» **WHAT YOU SHOULD DO**:
Return every line of text in the listing below, character for character, with the pictures left out of your answer.

[Source listing]
^^^^
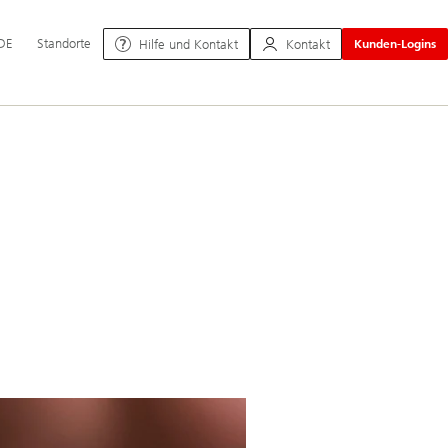
uptnavigation
DE
Standorte
Hilfe und Kontakt
Kontakt
Kunden-Logins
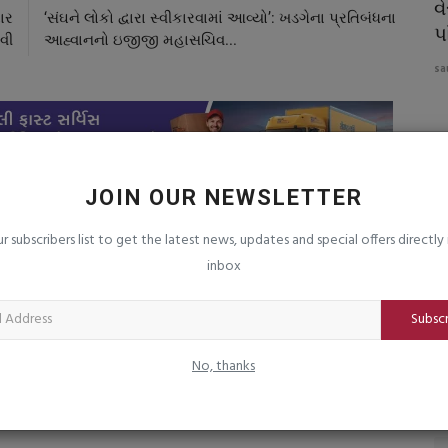
 મામલે
ઈરાને અખાતના દેશોને ધમકી આપી : જાે
વ
પાર
‘સંઘને લોકો દ્વારા સ્વીકારવામાં આવ્યો’: ખડગેના પ્રતિબંધના
અમેરીકાએ હુમલો કર્યો...
પ
વી
આહ્વાનનો ઇજીજી મહાસચિવ...
saurashtrabhoomi
Aug 6, 2026
0
sa
JOIN OUR NEWSLETTER
ur subscribers list to get the latest news, updates and special offers directly 
inbox
Subsc
No, thanks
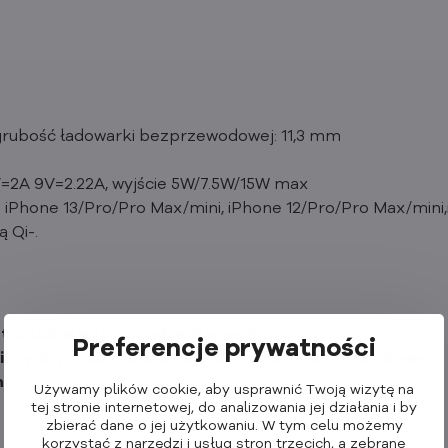
 grubość ładowarki bezprzewodowej: 11,3 mm
=2A 9V=2.22A, wyjście 5W/7.5W/15W max
iPhone 13/Pro/Pro Max/mini, iPhone 12/Pro/Pro Max/mini,
 Qi-.
rz lub w wilgotnych miejscach.
Preferencje prywatności
i innych przedmiotów na ładowarce bezprzewodowej.
ni.
Używamy plików cookie, aby usprawnić Twoją wizytę na
tej stronie internetowej, do analizowania jej działania i by
zbierać dane o jej użytkowaniu. W tym celu możemy
korzystać z narzędzi i usług stron trzecich, a zebrane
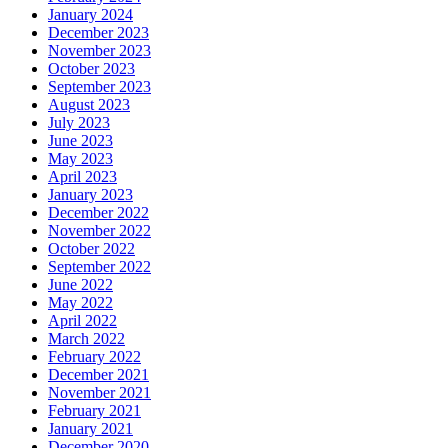
January 2024
December 2023
November 2023
October 2023
September 2023
August 2023
July 2023
June 2023
May 2023
April 2023
January 2023
December 2022
November 2022
October 2022
September 2022
June 2022
May 2022
April 2022
March 2022
February 2022
December 2021
November 2021
February 2021
January 2021
December 2020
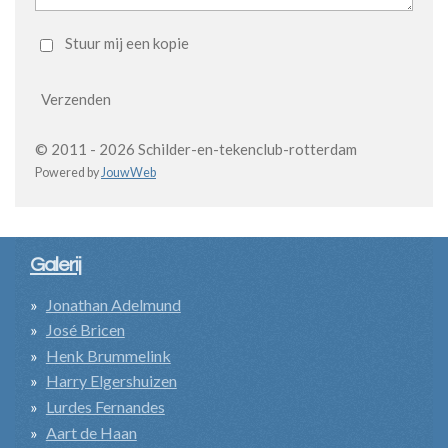
Stuur mij een kopie
Verzenden
© 2011 - 2026 Schilder-en-tekenclub-rotterdam
Powered by
JouwWeb
Galerij
Jonathan Adelmund
José Bricen
Henk Brummelink
Harry Elgershuizen
Lurdes Fernandes
Aart de Haan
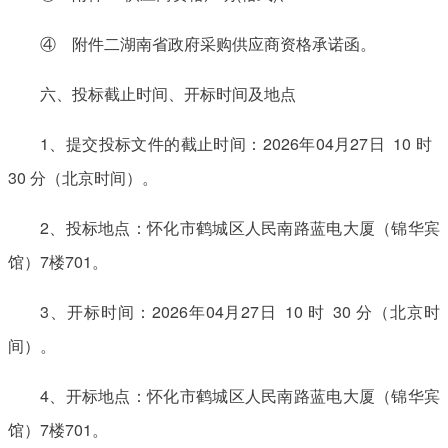
④ 附件二湖南省政府采购供应商资格承诺函。
六、投标截止时间、开标时间及地点
1、提交投标文件的截止时间：2026年04月27日 10 时
30 分（北京时间）。
2、投标地点：怀化市鹤城区人民南路蓝电大厦（锦华宾
馆）7楼701。
3、开标时间：2026年04月27日 10 时 30 分（北京时
间）。
4、开标地点：怀化市鹤城区人民南路蓝电大厦（锦华宾
馆）7楼701。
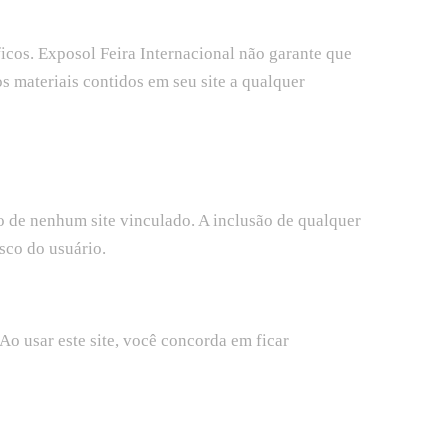
ficos. Exposol Feira Internacional não garante que
os materiais contidos em seu site a qualquer
do de nenhum site vinculado. A inclusão de qualquer
isco do usuário.
Ao usar este site, você concorda em ficar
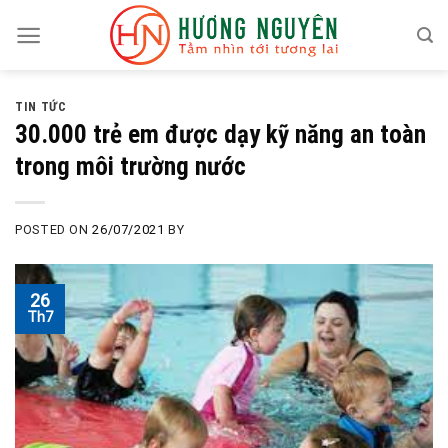
Skip
to
content
TIN TỨC
30.000 trẻ em được dạy kỹ năng an toàn
trong môi trường nước
POSTED ON
26/07/2021
BY
26
Th7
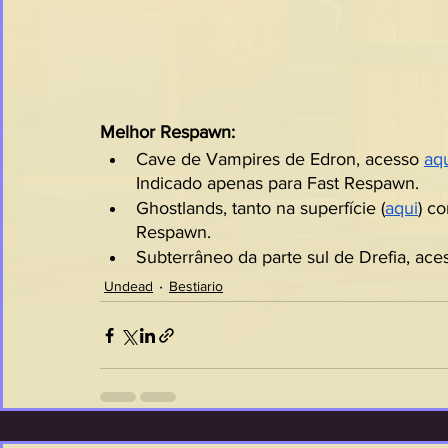
Melhor Respawn:
Cave de Vampires de Edron, acesso 
aq
Indicado apenas para Fast Respawn.
Ghostlands, tanto na superfície (
aqui
) c
Respawn.
Subterrâneo da parte sul de Drefia, ace
Undead
Bestiario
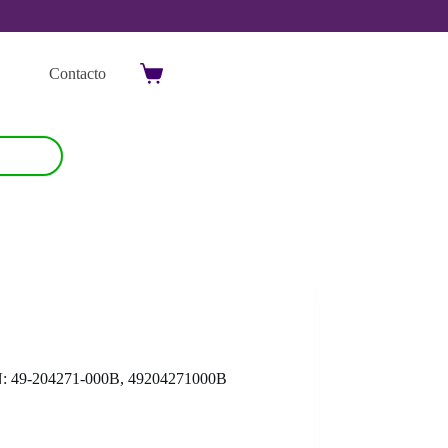
Contacto
Carro
de
compra
9-204271-000B, 49204271000B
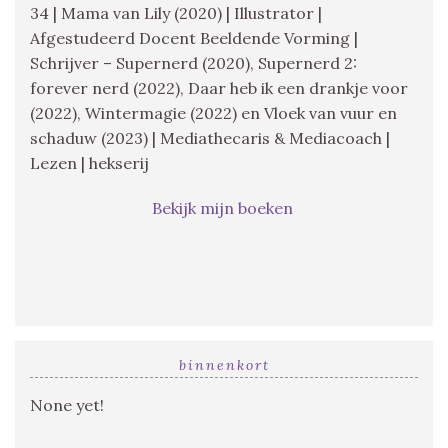
34 | Mama van Lily (2020) | Illustrator |
Afgestudeerd Docent Beeldende Vorming |
Schrijver – Supernerd (2020), Supernerd 2:
forever nerd (2022), Daar heb ik een drankje voor
(2022), Wintermagie (2022) en Vloek van vuur en
schaduw (2023) | Mediathecaris & Mediacoach |
Lezen | hekserij
Bekijk mijn boeken
binnenkort
None yet!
^^^^
» **RESULT OF THE EXERCISE**:
uptnavigation
DE
Standorte
Hilfe und Kontakt
Kontakt
Kunden-Logins
 મામલે
ઈરાને અખાતના દેશોને ધમકી આપી : જાે
વ
પાર
‘સંઘને લોકો દ્વારા સ્વીકારવામાં આવ્યો’: ખડગેના પ્રતિબંધના
અમેરીકાએ હુમલો કર્યો...
પ
વી
આહ્વાનનો ઇજીજી મહાસચિવ...
saurashtrabhoomi
Aug 6, 2026
0
sa
JOIN OUR NEWSLETTER
ur subscribers list to get the latest news, updates and special offers directly 
inbox
Subsc
No, thanks
 grubość ładowarki bezprzewodowej: 11,3 mm
=2A 9V=2.22A, wyjście 5W/7.5W/15W max
iPhone 13/Pro/Pro Max/mini, iPhone 12/Pro/Pro Max/mini,
 Qi-.
rz lub w wilgotnych miejscach.
Preferencje prywatności
i innych przedmiotów na ładowarce bezprzewodowej.
ni.
Używamy plików cookie, aby usprawnić Twoją wizytę na
tej stronie internetowej, do analizowania jej działania i by
zbierać dane o jej użytkowaniu. W tym celu możemy
korzystać z narzędzi i usług stron trzecich, a zebrane
January 2024
December 2023
November 2023
October 2023
September 2023
August 2023
July 2023
June 2023
May 2023
April 2023
January 2023
December 2022
November 2022
October 2022
September 2022
June 2022
May 2022
April 2022
March 2022
February 2022
December 2021
November 2021
February 2021
January 2021
December 2020
Stuur mij een kopie
Verzenden
© 2011 - 2026 Schilder-en-tekenclub-rotterdam
Powered by
JouwWeb
Galerij
Jonathan Adelmund
José Bricen
Henk Brummelink
Harry Elgershuizen
Lurdes Fernandes
Aart de Haan
④ 附件二湖南省政府采购供应商资格承诺函。
六、投标截止时间、开标时间及地点
1、提交投标文件的截止时间：2026年04月27日 10 时
30 分（北京时间）。
2、投标地点：怀化市鹤城区人民南路蓝电大厦（锦华宾
馆）7楼701。
3、开标时间：2026年04月27日 10 时 30 分（北京时
间）。
4、开标地点：怀化市鹤城区人民南路蓝电大厦（锦华宾
馆）7楼701。
ficos. Exposol Feira Internacional não garante que
os materiais contidos em seu site a qualquer
do de nenhum site vinculado. A inclusão de qualquer
isco do usuário.
Ao usar este site, você concorda em ficar
Skip
to
content
TIN TỨC
30.000 trẻ em được dạy kỹ năng an toàn
trong môi trường nước
POSTED ON
26/07/2021
BY
26
Th7
Melhor Respawn:
Cave de Vampires de Edron, acesso 
aq
Indicado apenas para Fast Respawn.
Ghostlands, tanto na superfície (
aqui
) c
Respawn.
Subterrâneo da parte sul de Drefia, ace
Undead
Bestiario
Contacto
Carro
de
compra
9-204271-000B, 49204271000B
34 | Mama van Lily (2020) | Illustrator |
Afgestudeerd Docent Beeldende Vorming |
Schrijver – Supernerd (2020), Supernerd 2:
forever nerd (2022), Daar heb ik een drankje voor
(2022), Wintermagie (2022) en Vloek van vuur en
schaduw (2023) | Mediathecaris & Mediacoach |
Lezen | hekserij
Bekijk mijn boeken
binnenkort
None yet!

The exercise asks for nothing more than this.